The 2010 midterm election cycle is looming and its results will have consequences. Political pundits are predicting majority shifting changes and Democrats on the national and state level are worried. Republicans must capitalize on the shift in national sentiment and execute a developed campaign strategy focusing on the issues that matter. The underlying implications of this cycle will shape federal and state congressional district due to the decadal redistricting process.
Historically, the midterm elections indicate that the party in power will suffer losses at the polls. This year is clearly mimicking this trend according to recent polls. This trend raises a strong consideration for campaigns. Should state-level campaigns focus on the same issues as national-level races? What about strategy?

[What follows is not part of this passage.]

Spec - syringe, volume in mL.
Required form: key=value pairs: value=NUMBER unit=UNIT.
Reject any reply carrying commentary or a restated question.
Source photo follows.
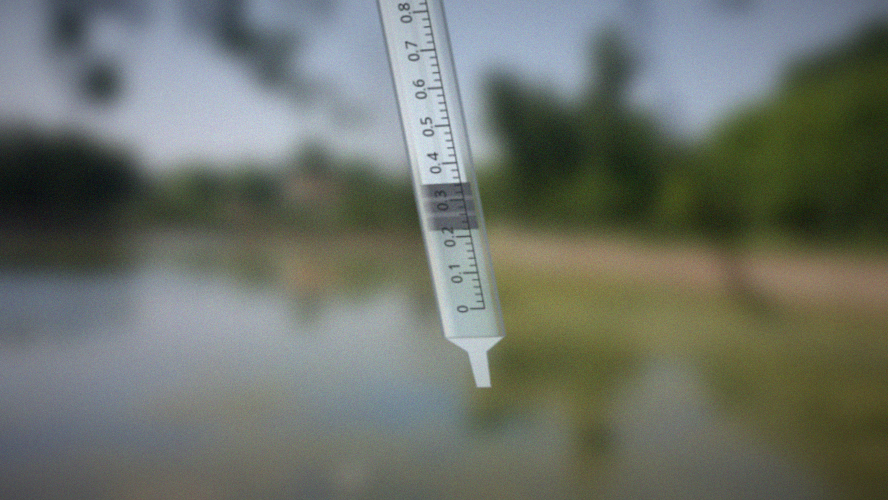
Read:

Clearly, this answer depends largely on the state in question. Issues of interest to North Carolinians are different from issues in Florida. Certain issues are an automatic talking point, such as, jobs and the economy. Contrastly, illegal immigration is more of a state-by-state issue.
For Republicans, their task is to execute a grassroots organization to contact and spread their messages. Utilize advancements in new media, rely on traditional methods of phone calls, direct mail and transition the public sentiment to a grassroots campaign. The “average citizens” are paying attention; they must be reached.
For Democrats, their task is to downplay national trends and rely heavily on polling if in a swing district. I think Democrats must fundraise with greater intensity during this cycle, because they must communicate more with the voters to convey their message amid the national climate.
At the end of the day, history does repeat itself and I think 2010 will hold true. Do you think that the Republicans will make the gains needed to hold a majority in Congress? In North Carolina?